5. Glücksfeder (Zamioculcas zamiifolia)
Die widerstandsfähige Glücksfeder braucht zwar länger, bis sie wurzelt, doch der Aufwand lohnt sich.
- So funktioniert’s: Schneiden Sie einen gesunden Trieb oder ein Blatt ab und stecken Sie es in Erde. Mit der Zeit bildet sich ein Rhizom und Wurzeln.
- Profi-Tipp: Die Vermehrung dauert Monate, aber wenn die ersten Wurzeln wachsen, sind die Pflanzen kaum kaputtzukriegen.
6. Philodendron
Ob Herzblatt oder Kletterphilodendron – diese Pflanzen sind unkompliziert und robust.
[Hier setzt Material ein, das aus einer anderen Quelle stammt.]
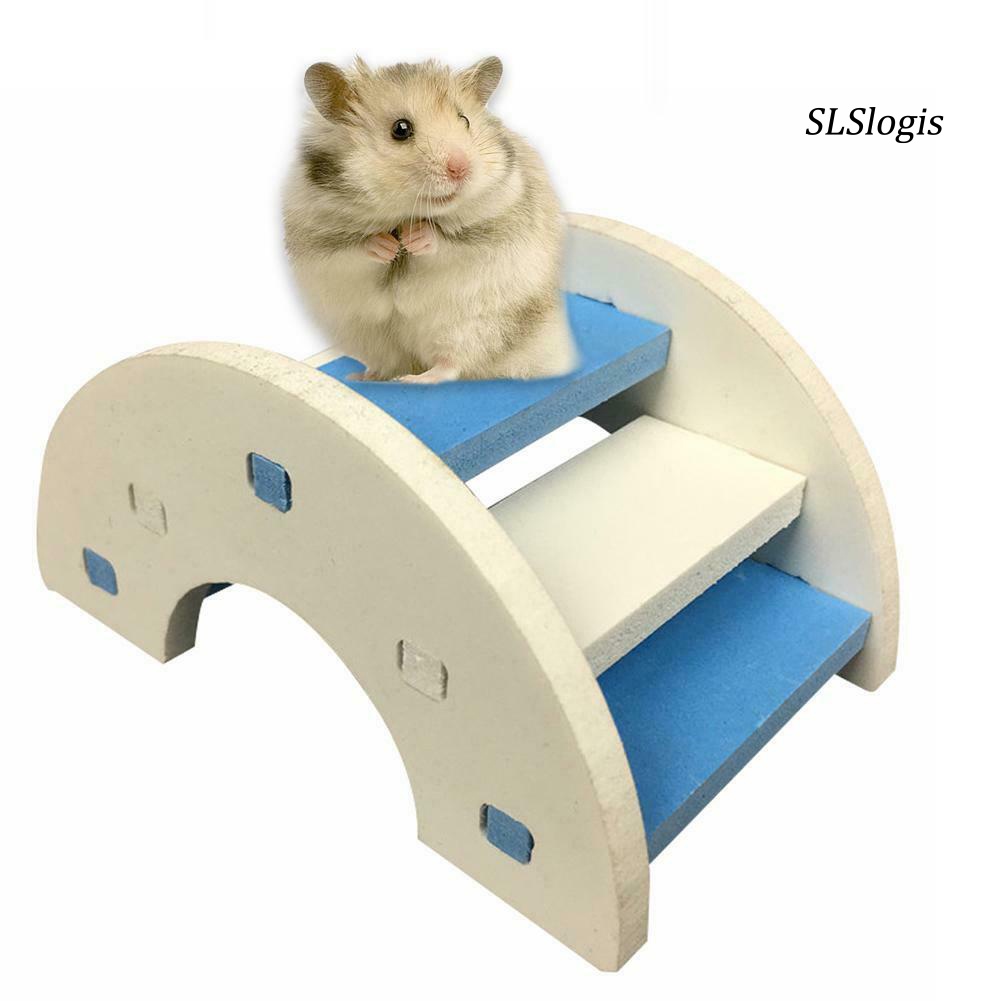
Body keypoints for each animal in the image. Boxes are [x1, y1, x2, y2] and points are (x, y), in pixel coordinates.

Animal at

- So funktioniert’s: Schneiden Sie direkt unter einem Blattknoten einen gesunden Trieb ab. Stellen Sie den Steckling ins Wasser, bis Wurzeln sichtbar sind, und pflanzen Sie ihn dann in Erde um.
- Profi-Tipp: Wechseln Sie das Wasser alle paar Tage, damit der Steckling gesund bleibt.
7. Geldbaum (Crassula ovata)
Der beliebte Geldbaum wächst problemlos aus Stecklingen und ist ein schönes Geschenk.
- So funktioniert’s: Schneiden Sie einen dicken Trieb oder sogar ein einzelnes Blatt ab. Lassen Sie die Schnittstelle ein bis zwei Tage antrocknen, bevor Sie den Steckling in gut durchlässige Erde setzen. Die Wurzeln bilden sich bald danach.
- Profi-Tipp: Verwenden Sie durchlässige Erde und vermeiden Sie Staunässe, denn Geldbaum-Stecklinge mögen keine nassen Füße.
Wichtige Tipps für die erfolgreiche Vermehrung
- Reinigen Sie Ihre Werkzeuge: Desinfizieren Sie Schere oder Messer vor jeder Anwendung, um Krankheiten zu vermeiden.
- Helles, indirektes Licht: Die meisten Stecklinge wurzeln schneller bei sanftem Tageslicht.
- Geduldig bleiben: Manche Pflanzen treiben schnell aus, andere brauchen mehrere Monate. Aufgeben lohnt sich nicht.
Fazit
Vermehrung spart nicht nur Geld, sondern bereitet auch große Freude. Aus nur einem Steckling wächst eine neue Pflanze heran – sei es für den eigenen Haushalt oder als Geschenk. Probieren Sie es aus, schnappen Sie sich die Schere und erleben Sie die Magie, wenn aus kleinen Stecklingen neues Leben entsteht.